'''

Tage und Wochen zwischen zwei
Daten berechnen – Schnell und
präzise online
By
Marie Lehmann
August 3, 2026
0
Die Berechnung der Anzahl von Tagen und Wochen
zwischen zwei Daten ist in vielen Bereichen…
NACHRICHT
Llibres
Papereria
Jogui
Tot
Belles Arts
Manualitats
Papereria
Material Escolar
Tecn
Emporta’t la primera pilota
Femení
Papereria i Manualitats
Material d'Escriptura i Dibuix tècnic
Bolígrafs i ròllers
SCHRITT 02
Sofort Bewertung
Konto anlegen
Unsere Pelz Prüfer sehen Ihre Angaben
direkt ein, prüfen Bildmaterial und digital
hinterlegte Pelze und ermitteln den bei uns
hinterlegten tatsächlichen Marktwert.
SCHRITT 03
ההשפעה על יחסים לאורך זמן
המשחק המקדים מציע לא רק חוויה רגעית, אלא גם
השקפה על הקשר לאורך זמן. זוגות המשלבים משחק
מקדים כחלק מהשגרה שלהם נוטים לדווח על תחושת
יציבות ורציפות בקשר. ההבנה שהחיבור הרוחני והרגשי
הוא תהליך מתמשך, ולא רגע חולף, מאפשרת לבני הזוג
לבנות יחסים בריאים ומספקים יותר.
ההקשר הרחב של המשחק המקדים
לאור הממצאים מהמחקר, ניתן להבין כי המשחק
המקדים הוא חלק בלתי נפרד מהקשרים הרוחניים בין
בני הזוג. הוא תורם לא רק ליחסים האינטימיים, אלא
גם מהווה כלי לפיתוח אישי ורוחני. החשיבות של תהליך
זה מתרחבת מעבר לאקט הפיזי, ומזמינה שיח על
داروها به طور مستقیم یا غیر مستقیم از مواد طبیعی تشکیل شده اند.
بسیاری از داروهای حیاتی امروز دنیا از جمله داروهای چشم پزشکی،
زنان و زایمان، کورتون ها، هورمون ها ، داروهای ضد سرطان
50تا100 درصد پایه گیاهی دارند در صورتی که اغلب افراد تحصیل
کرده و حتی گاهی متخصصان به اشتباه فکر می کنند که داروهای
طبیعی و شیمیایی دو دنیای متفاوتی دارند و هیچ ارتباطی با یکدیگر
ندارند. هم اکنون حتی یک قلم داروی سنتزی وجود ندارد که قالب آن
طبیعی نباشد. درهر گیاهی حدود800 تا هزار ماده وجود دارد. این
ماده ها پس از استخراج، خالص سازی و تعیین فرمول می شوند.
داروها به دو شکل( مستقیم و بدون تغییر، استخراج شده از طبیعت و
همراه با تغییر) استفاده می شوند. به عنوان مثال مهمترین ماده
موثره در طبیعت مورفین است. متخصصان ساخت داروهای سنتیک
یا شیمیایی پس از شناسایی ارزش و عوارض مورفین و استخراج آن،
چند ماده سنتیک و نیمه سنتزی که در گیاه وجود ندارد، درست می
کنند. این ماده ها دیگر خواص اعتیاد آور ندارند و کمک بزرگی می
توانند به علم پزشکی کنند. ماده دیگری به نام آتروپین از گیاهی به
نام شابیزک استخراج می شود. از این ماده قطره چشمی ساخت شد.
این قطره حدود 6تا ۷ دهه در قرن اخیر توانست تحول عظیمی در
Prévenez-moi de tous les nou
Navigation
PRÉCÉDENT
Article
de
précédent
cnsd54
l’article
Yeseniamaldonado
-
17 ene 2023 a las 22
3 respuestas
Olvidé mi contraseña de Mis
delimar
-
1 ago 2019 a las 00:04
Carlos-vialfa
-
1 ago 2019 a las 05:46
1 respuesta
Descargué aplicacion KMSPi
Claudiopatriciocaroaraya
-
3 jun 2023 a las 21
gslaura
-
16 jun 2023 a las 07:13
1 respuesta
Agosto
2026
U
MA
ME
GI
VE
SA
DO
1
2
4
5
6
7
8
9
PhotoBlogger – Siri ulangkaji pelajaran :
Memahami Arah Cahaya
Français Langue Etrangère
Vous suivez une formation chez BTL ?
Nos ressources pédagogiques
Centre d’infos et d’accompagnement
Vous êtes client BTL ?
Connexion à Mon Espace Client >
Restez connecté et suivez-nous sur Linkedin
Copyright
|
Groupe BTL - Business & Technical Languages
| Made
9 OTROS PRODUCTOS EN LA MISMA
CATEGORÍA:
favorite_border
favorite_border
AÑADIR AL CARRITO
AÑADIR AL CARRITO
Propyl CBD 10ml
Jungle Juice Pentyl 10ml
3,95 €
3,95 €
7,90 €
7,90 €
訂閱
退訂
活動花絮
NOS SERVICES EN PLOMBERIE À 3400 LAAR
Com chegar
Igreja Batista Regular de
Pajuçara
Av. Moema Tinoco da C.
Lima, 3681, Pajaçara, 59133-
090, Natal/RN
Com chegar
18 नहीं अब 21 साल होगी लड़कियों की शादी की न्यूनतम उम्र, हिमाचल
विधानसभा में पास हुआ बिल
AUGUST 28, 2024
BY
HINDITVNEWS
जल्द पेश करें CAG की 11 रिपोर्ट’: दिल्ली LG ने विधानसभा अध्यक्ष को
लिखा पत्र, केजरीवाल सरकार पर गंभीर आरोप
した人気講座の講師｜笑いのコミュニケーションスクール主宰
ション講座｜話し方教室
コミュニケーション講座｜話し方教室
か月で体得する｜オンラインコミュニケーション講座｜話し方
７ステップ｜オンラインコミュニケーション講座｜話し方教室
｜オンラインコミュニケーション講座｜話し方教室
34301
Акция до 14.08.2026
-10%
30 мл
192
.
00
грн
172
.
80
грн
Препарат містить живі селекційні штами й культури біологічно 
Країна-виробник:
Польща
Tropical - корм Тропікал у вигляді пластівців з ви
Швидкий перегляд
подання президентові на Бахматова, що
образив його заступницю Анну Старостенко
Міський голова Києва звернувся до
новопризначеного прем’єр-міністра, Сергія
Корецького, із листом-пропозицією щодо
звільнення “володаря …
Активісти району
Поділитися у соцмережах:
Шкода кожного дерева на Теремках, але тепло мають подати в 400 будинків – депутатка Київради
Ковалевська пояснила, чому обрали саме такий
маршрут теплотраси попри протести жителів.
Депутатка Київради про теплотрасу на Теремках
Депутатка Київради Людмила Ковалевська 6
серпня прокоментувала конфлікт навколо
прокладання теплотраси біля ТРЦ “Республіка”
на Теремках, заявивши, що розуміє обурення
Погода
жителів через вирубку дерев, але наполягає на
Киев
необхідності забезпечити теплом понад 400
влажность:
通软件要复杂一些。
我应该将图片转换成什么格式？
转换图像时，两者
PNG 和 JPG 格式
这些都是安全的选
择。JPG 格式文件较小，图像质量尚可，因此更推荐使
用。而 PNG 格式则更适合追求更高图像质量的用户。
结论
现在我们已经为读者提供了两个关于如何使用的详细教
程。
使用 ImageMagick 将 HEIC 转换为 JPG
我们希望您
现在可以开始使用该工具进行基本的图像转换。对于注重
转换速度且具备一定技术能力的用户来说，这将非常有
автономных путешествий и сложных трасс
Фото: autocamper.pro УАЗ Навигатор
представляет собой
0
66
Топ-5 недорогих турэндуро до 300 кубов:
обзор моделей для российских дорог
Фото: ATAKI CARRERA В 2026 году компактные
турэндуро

'''

== What you have to do ==
Copy every line of the listing above without changing anything.

== Expected answer ==
Tage und Wochen zwischen zwei
Daten berechnen – Schnell und
präzise online
By
Marie Lehmann
August 3, 2026
0
Die Berechnung der Anzahl von Tagen und Wochen
zwischen zwei Daten ist in vielen Bereichen…
NACHRICHT
Llibres
Papereria
Jogui
Tot
Belles Arts
Manualitats
Papereria
Material Escolar
Tecn
Emporta’t la primera pilota
Femení
Papereria i Manualitats
Material d'Escriptura i Dibuix tècnic
Bolígrafs i ròllers
SCHRITT 02
Sofort Bewertung
Konto anlegen
Unsere Pelz Prüfer sehen Ihre Angaben
direkt ein, prüfen Bildmaterial und digital
hinterlegte Pelze und ermitteln den bei uns
hinterlegten tatsächlichen Marktwert.
SCHRITT 03
ההשפעה על יחסים לאורך זמן
המשחק המקדים מציע לא רק חוויה רגעית, אלא גם
השקפה על הקשר לאורך זמן. זוגות המשלבים משחק
מקדים כחלק מהשגרה שלהם נוטים לדווח על תחושת
יציבות ורציפות בקשר. ההבנה שהחיבור הרוחני והרגשי
הוא תהליך מתמשך, ולא רגע חולף, מאפשרת לבני הזוג
לבנות יחסים בריאים ומספקים יותר.
ההקשר הרחב של המשחק המקדים
לאור הממצאים מהמחקר, ניתן להבין כי המשחק
המקדים הוא חלק בלתי נפרד מהקשרים הרוחניים בין
בני הזוג. הוא תורם לא רק ליחסים האינטימיים, אלא
גם מהווה כלי לפיתוח אישי ורוחני. החשיבות של תהליך
זה מתרחבת מעבר לאקט הפיזי, ומזמינה שיח על
داروها به طور مستقیم یا غیر مستقیم از مواد طبیعی تشکیل شده اند.
بسیاری از داروهای حیاتی امروز دنیا از جمله داروهای چشم پزشکی،
زنان و زایمان، کورتون ها، هورمون ها ، داروهای ضد سرطان
50تا100 درصد پایه گیاهی دارند در صورتی که اغلب افراد تحصیل
کرده و حتی گاهی متخصصان به اشتباه فکر می کنند که داروهای
طبیعی و شیمیایی دو دنیای متفاوتی دارند و هیچ ارتباطی با یکدیگر
ندارند. هم اکنون حتی یک قلم داروی سنتزی وجود ندارد که قالب آن
طبیعی نباشد. درهر گیاهی حدود800 تا هزار ماده وجود دارد. این
ماده ها پس از استخراج، خالص سازی و تعیین فرمول می شوند.
داروها به دو شکل( مستقیم و بدون تغییر، استخراج شده از طبیعت و
همراه با تغییر) استفاده می شوند. به عنوان مثال مهمترین ماده
موثره در طبیعت مورفین است. متخصصان ساخت داروهای سنتیک
یا شیمیایی پس از شناسایی ارزش و عوارض مورفین و استخراج آن،
چند ماده سنتیک و نیمه سنتزی که در گیاه وجود ندارد، درست می
کنند. این ماده ها دیگر خواص اعتیاد آور ندارند و کمک بزرگی می
توانند به علم پزشکی کنند. ماده دیگری به نام آتروپین از گیاهی به
نام شابیزک استخراج می شود. از این ماده قطره چشمی ساخت شد.
این قطره حدود 6تا ۷ دهه در قرن اخیر توانست تحول عظیمی در
Prévenez-moi de tous les nou
Navigation
PRÉCÉDENT
Article
de
précédent
cnsd54
l’article
Yeseniamaldonado
-
17 ene 2023 a las 22
3 respuestas
Olvidé mi contraseña de Mis
delimar
-
1 ago 2019 a las 00:04
Carlos-vialfa
-
1 ago 2019 a las 05:46
1 respuesta
Descargué aplicacion KMSPi
Claudiopatriciocaroaraya
-
3 jun 2023 a las 21
gslaura
-
16 jun 2023 a las 07:13
1 respuesta
Agosto
2026
U
MA
ME
GI
VE
SA
DO
1
2
4
5
6
7
8
9
PhotoBlogger – Siri ulangkaji pelajaran :
Memahami Arah Cahaya
Français Langue Etrangère
Vous suivez une formation chez BTL ?
Nos ressources pédagogiques
Centre d’infos et d’accompagnement
Vous êtes client BTL ?
Connexion à Mon Espace Client >
Restez connecté et suivez-nous sur Linkedin
Copyright
|
Groupe BTL - Business & Technical Languages
| Made
9 OTROS PRODUCTOS EN LA MISMA
CATEGORÍA:
favorite_border
favorite_border
AÑADIR AL CARRITO
AÑADIR AL CARRITO
Propyl CBD 10ml
Jungle Juice Pentyl 10ml
3,95 €
3,95 €
7,90 €
7,90 €
訂閱
退訂
活動花絮
NOS SERVICES EN PLOMBERIE À 3400 LAAR
Com chegar
Igreja Batista Regular de
Pajuçara
Av. Moema Tinoco da C.
Lima, 3681, Pajaçara, 59133-
090, Natal/RN
Com chegar
18 नहीं अब 21 साल होगी लड़कियों की शादी की न्यूनतम उम्र, हिमाचल
विधानसभा में पास हुआ बिल
AUGUST 28, 2024
BY
HINDITVNEWS
जल्द पेश करें CAG की 11 रिपोर्ट’: दिल्ली LG ने विधानसभा अध्यक्ष को
लिखा पत्र, केजरीवाल सरकार पर गंभीर आरोप
した人気講座の講師｜笑いのコミュニケーションスクール主宰
ション講座｜話し方教室
コミュニケーション講座｜話し方教室
か月で体得する｜オンラインコミュニケーション講座｜話し方
７ステップ｜オンラインコミュニケーション講座｜話し方教室
｜オンラインコミュニケーション講座｜話し方教室
34301
Акция до 14.08.2026
-10%
30 мл
192
.
00
грн
172
.
80
грн
Препарат містить живі селекційні штами й культури біологічно 
Країна-виробник:
Польща
Tropical - корм Тропікал у вигляді пластівців з ви
Швидкий перегляд
подання президентові на Бахматова, що
образив його заступницю Анну Старостенко
Міський голова Києва звернувся до
новопризначеного прем’єр-міністра, Сергія
Корецького, із листом-пропозицією щодо
звільнення “володаря …
Активісти району
Поділитися у соцмережах:
Шкода кожного дерева на Теремках, але тепло мають подати в 400 будинків – депутатка Київради
Ковалевська пояснила, чому обрали саме такий
маршрут теплотраси попри протести жителів.
Депутатка Київради про теплотрасу на Теремках
Депутатка Київради Людмила Ковалевська 6
серпня прокоментувала конфлікт навколо
прокладання теплотраси біля ТРЦ “Республіка”
на Теремках, заявивши, що розуміє обурення
Погода
жителів через вирубку дерев, але наполягає на
Киев
необхідності забезпечити теплом понад 400
влажность:
通软件要复杂一些。
我应该将图片转换成什么格式？
转换图像时，两者
PNG 和 JPG 格式
这些都是安全的选
择。JPG 格式文件较小，图像质量尚可，因此更推荐使
用。而 PNG 格式则更适合追求更高图像质量的用户。
结论
现在我们已经为读者提供了两个关于如何使用的详细教
程。
使用 ImageMagick 将 HEIC 转换为 JPG
我们希望您
现在可以开始使用该工具进行基本的图像转换。对于注重
转换速度且具备一定技术能力的用户来说，这将非常有
автономных путешествий и сложных трасс
Фото: autocamper.pro УАЗ Навигатор
представляет собой
0
66
Топ-5 недорогих турэндуро до 300 кубов:
обзор моделей для российских дорог
Фото: ATAKI CARRERA В 2026 году компактные
турэндуро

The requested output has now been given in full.